## WHAT THIS TASK INVOLVES
Give back unchanged the part of the entries that opens with their very first line and closes with the line containing "to Colliers Wood, at".

## SUPPLIED ENTRIES
╭──
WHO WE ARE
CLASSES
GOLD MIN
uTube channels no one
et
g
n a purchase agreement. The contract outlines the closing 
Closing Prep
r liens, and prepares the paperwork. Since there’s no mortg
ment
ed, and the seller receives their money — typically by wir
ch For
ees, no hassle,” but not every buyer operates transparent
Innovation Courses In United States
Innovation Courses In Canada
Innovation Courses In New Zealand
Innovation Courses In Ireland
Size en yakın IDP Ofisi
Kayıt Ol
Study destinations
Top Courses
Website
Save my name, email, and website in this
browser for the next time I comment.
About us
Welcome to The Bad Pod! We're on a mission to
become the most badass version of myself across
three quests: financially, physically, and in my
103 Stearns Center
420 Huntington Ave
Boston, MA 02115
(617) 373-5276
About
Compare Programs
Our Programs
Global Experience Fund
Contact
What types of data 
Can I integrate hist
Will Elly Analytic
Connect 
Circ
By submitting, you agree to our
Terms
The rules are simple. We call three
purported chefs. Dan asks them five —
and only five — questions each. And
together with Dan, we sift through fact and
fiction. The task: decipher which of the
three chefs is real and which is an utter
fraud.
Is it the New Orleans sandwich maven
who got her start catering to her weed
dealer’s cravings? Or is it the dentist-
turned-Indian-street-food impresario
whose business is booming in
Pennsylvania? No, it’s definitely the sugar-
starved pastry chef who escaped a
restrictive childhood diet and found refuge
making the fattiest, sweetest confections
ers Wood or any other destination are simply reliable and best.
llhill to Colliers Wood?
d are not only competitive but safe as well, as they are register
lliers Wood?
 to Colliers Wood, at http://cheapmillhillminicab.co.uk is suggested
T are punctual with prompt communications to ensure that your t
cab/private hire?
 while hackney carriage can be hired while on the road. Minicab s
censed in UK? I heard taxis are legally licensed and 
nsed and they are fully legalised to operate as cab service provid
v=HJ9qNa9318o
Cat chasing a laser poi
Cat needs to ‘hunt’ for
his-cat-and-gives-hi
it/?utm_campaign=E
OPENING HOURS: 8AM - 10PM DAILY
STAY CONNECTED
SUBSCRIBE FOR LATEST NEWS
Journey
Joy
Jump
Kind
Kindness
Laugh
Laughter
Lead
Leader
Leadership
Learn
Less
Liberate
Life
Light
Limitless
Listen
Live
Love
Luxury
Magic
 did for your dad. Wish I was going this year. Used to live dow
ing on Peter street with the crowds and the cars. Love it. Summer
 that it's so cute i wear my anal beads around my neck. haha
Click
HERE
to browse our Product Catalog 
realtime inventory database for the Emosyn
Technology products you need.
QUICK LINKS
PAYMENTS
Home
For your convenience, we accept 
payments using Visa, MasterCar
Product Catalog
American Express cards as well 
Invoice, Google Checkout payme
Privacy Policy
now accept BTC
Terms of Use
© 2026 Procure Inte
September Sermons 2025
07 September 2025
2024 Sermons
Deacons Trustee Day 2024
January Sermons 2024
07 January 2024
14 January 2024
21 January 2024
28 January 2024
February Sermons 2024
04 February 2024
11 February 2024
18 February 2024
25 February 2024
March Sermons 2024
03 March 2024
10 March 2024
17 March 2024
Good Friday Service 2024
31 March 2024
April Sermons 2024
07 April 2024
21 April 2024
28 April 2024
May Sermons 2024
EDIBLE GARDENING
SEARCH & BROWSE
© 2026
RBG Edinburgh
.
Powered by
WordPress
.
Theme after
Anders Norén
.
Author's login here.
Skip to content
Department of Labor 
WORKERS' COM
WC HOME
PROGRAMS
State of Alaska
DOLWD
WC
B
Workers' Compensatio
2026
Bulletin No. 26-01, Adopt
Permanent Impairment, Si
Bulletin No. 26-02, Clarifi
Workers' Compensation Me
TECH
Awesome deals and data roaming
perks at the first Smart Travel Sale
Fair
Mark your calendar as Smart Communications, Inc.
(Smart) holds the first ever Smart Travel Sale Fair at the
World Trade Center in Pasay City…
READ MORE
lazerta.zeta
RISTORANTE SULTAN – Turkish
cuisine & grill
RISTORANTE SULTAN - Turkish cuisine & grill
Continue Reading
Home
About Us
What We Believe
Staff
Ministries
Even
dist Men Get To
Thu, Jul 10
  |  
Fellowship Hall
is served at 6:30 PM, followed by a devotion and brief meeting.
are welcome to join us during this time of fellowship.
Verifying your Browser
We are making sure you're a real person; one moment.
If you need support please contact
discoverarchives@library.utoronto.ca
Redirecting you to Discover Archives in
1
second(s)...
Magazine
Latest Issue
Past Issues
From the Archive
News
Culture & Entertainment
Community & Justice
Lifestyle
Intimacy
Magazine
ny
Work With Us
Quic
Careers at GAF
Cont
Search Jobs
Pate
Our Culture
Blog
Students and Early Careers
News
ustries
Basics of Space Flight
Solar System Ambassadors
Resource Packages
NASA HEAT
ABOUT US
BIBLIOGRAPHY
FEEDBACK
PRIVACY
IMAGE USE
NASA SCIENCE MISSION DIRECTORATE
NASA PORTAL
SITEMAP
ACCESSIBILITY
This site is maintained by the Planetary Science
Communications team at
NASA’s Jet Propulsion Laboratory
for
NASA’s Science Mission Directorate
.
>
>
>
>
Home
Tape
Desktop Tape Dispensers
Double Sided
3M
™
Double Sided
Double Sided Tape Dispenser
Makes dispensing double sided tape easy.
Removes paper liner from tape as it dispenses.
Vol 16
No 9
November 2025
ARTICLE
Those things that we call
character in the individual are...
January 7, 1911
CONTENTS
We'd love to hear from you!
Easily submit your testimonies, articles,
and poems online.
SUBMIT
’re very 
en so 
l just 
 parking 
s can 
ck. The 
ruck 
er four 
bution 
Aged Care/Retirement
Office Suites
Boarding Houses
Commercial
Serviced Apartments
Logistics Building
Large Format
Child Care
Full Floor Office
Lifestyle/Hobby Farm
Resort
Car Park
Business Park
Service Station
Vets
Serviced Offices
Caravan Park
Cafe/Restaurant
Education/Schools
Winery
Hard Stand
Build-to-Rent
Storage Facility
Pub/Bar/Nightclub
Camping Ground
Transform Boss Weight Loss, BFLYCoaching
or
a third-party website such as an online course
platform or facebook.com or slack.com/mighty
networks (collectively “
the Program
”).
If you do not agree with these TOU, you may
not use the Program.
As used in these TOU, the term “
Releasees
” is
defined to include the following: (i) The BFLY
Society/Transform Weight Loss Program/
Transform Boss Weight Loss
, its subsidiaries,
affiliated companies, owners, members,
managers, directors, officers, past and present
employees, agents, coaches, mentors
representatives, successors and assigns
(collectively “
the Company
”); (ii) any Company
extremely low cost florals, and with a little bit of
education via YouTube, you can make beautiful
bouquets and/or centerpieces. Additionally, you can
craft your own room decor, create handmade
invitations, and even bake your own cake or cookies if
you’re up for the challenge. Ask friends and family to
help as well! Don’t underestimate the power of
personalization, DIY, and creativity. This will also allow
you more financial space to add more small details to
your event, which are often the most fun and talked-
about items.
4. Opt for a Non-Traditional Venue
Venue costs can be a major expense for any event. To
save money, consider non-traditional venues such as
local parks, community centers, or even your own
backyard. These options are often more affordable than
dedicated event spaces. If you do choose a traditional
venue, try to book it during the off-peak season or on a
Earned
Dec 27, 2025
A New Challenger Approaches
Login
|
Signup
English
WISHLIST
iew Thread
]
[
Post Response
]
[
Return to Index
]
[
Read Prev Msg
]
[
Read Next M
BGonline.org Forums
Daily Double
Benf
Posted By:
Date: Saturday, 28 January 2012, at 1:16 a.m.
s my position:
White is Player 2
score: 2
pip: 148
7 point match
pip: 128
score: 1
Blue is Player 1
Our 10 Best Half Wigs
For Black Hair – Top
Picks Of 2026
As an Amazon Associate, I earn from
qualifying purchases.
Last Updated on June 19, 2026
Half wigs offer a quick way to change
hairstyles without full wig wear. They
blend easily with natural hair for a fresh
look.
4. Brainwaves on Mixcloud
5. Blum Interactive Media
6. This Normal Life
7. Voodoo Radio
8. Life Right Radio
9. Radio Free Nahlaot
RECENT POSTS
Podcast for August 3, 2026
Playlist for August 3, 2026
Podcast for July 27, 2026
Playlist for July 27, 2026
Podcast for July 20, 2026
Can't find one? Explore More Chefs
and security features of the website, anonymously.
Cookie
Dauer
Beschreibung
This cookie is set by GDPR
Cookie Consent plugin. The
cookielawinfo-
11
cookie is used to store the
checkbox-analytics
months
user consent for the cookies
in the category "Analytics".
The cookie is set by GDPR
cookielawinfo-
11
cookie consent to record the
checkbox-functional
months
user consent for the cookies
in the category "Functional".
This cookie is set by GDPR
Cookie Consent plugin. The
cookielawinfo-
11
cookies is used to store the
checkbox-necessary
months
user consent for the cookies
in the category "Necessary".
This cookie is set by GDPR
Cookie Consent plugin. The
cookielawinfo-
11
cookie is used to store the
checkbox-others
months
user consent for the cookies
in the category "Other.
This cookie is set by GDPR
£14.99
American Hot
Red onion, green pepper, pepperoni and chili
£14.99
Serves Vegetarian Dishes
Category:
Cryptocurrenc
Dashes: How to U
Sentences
╰──
## TASK OUTPUT
WHO WE ARE
CLASSES
GOLD MIN
uTube channels no one
et
g
n a purchase agreement. The contract outlines the closing 
Closing Prep
r liens, and prepares the paperwork. Since there’s no mortg
ment
ed, and the seller receives their money — typically by wir
ch For
ees, no hassle,” but not every buyer operates transparent
Innovation Courses In United States
Innovation Courses In Canada
Innovation Courses In New Zealand
Innovation Courses In Ireland
Size en yakın IDP Ofisi
Kayıt Ol
Study destinations
Top Courses
Website
Save my name, email, and website in this
browser for the next time I comment.
About us
Welcome to The Bad Pod! We're on a mission to
become the most badass version of myself across
three quests: financially, physically, and in my
103 Stearns Center
420 Huntington Ave
Boston, MA 02115
(617) 373-5276
About
Compare Programs
Our Programs
Global Experience Fund
Contact
What types of data 
Can I integrate hist
Will Elly Analytic
Connect 
Circ
By submitting, you agree to our
Terms
The rules are simple. We call three
purported chefs. Dan asks them five —
and only five — questions each. And
together with Dan, we sift through fact and
fiction. The task: decipher which of the
three chefs is real and which is an utter
fraud.
Is it the New Orleans sandwich maven
who got her start catering to her weed
dealer’s cravings? Or is it the dentist-
turned-Indian-street-food impresario
whose business is booming in
Pennsylvania? No, it’s definitely the sugar-
starved pastry chef who escaped a
restrictive childhood diet and found refuge
making the fattiest, sweetest confections
ers Wood or any other destination are simply reliable and best.
llhill to Colliers Wood?
d are not only competitive but safe as well, as they are register
lliers Wood?
 to Colliers Wood, at http://cheapmillhillminicab.co.uk is suggested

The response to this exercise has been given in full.